ENTRIES SHOWN –
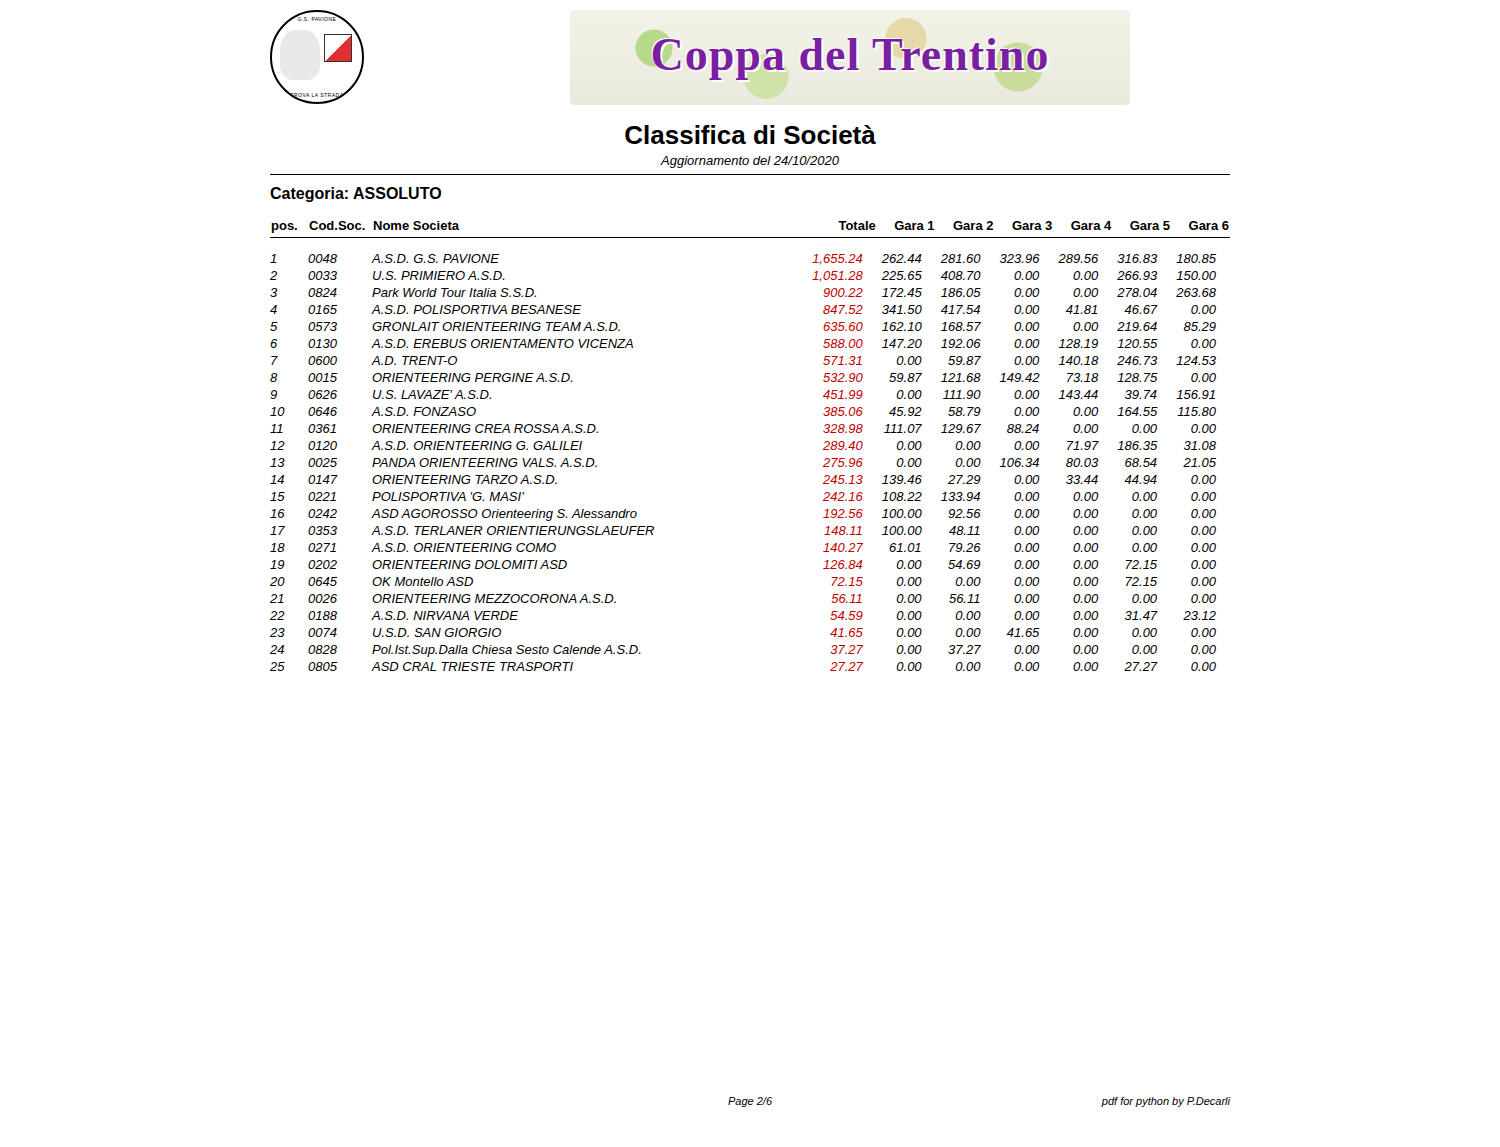G.S. PAVIONE
TROVA LA STRADA
Coppa del Trentino
Classifica di Società
Aggiornamento del 24/10/2020
Categoria: ASSOLUTO
| pos. | Cod.Soc. | Nome Societa | Totale | Gara 1 | Gara 2 | Gara 3 | Gara 4 | Gara 5 | Gara 6 |
| --- | --- | --- | --- | --- | --- | --- | --- | --- | --- |
| 1 | 0048 | A.S.D. G.S. PAVIONE | 1,655.24 | 262.44 | 281.60 | 323.96 | 289.56 | 316.83 | 180.85 |
| 2 | 0033 | U.S. PRIMIERO A.S.D. | 1,051.28 | 225.65 | 408.70 | 0.00 | 0.00 | 266.93 | 150.00 |
| 3 | 0824 | Park World Tour Italia S.S.D. | 900.22 | 172.45 | 186.05 | 0.00 | 0.00 | 278.04 | 263.68 |
| 4 | 0165 | A.S.D. POLISPORTIVA BESANESE | 847.52 | 341.50 | 417.54 | 0.00 | 41.81 | 46.67 | 0.00 |
| 5 | 0573 | GRONLAIT ORIENTEERING TEAM A.S.D. | 635.60 | 162.10 | 168.57 | 0.00 | 0.00 | 219.64 | 85.29 |
| 6 | 0130 | A.S.D. EREBUS ORIENTAMENTO VICENZA | 588.00 | 147.20 | 192.06 | 0.00 | 128.19 | 120.55 | 0.00 |
| 7 | 0600 | A.D. TRENT-O | 571.31 | 0.00 | 59.87 | 0.00 | 140.18 | 246.73 | 124.53 |
| 8 | 0015 | ORIENTEERING PERGINE A.S.D. | 532.90 | 59.87 | 121.68 | 149.42 | 73.18 | 128.75 | 0.00 |
| 9 | 0626 | U.S. LAVAZE' A.S.D. | 451.99 | 0.00 | 111.90 | 0.00 | 143.44 | 39.74 | 156.91 |
| 10 | 0646 | A.S.D. FONZASO | 385.06 | 45.92 | 58.79 | 0.00 | 0.00 | 164.55 | 115.80 |
| 11 | 0361 | ORIENTEERING CREA ROSSA A.S.D. | 328.98 | 111.07 | 129.67 | 88.24 | 0.00 | 0.00 | 0.00 |
| 12 | 0120 | A.S.D. ORIENTEERING G. GALILEI | 289.40 | 0.00 | 0.00 | 0.00 | 71.97 | 186.35 | 31.08 |
| 13 | 0025 | PANDA ORIENTEERING VALS. A.S.D. | 275.96 | 0.00 | 0.00 | 106.34 | 80.03 | 68.54 | 21.05 |
| 14 | 0147 | ORIENTEERING TARZO A.S.D. | 245.13 | 139.46 | 27.29 | 0.00 | 33.44 | 44.94 | 0.00 |
| 15 | 0221 | POLISPORTIVA 'G. MASI' | 242.16 | 108.22 | 133.94 | 0.00 | 0.00 | 0.00 | 0.00 |
| 16 | 0242 | ASD AGOROSSO Orienteering S. Alessandro | 192.56 | 100.00 | 92.56 | 0.00 | 0.00 | 0.00 | 0.00 |
| 17 | 0353 | A.S.D. TERLANER ORIENTIERUNGSLAEUFER | 148.11 | 100.00 | 48.11 | 0.00 | 0.00 | 0.00 | 0.00 |
| 18 | 0271 | A.S.D. ORIENTEERING COMO | 140.27 | 61.01 | 79.26 | 0.00 | 0.00 | 0.00 | 0.00 |
| 19 | 0202 | ORIENTEERING DOLOMITI ASD | 126.84 | 0.00 | 54.69 | 0.00 | 0.00 | 72.15 | 0.00 |
| 20 | 0645 | OK Montello ASD | 72.15 | 0.00 | 0.00 | 0.00 | 0.00 | 72.15 | 0.00 |
| 21 | 0026 | ORIENTEERING MEZZOCORONA A.S.D. | 56.11 | 0.00 | 56.11 | 0.00 | 0.00 | 0.00 | 0.00 |
| 22 | 0188 | A.S.D. NIRVANA VERDE | 54.59 | 0.00 | 0.00 | 0.00 | 0.00 | 31.47 | 23.12 |
| 23 | 0074 | U.S.D. SAN GIORGIO | 41.65 | 0.00 | 0.00 | 41.65 | 0.00 | 0.00 | 0.00 |
| 24 | 0828 | Pol.Ist.Sup.Dalla Chiesa Sesto Calende A.S.D. | 37.27 | 0.00 | 37.27 | 0.00 | 0.00 | 0.00 | 0.00 |
| 25 | 0805 | ASD CRAL TRIESTE TRASPORTI | 27.27 | 0.00 | 0.00 | 0.00 | 0.00 | 27.27 | 0.00 |
Page 2/6
pdf for python by P.Decarli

PROBLEM TO SOLVE –
Find the line containing "0026 | ORIENTEERING", then output it and every line after it to the end of the data, exactly.

RESPONSE AREA –
| 21 | 0026 | ORIENTEERING MEZZOCORONA A.S.D. | 56.11 | 0.00 | 56.11 | 0.00 | 0.00 | 0.00 | 0.00 |
| 22 | 0188 | A.S.D. NIRVANA VERDE | 54.59 | 0.00 | 0.00 | 0.00 | 0.00 | 31.47 | 23.12 |
| 23 | 0074 | U.S.D. SAN GIORGIO | 41.65 | 0.00 | 0.00 | 41.65 | 0.00 | 0.00 | 0.00 |
| 24 | 0828 | Pol.Ist.Sup.Dalla Chiesa Sesto Calende A.S.D. | 37.27 | 0.00 | 37.27 | 0.00 | 0.00 | 0.00 | 0.00 |
| 25 | 0805 | ASD CRAL TRIESTE TRASPORTI | 27.27 | 0.00 | 0.00 | 0.00 | 0.00 | 27.27 | 0.00 |
Page 2/6
pdf for python by P.Decarli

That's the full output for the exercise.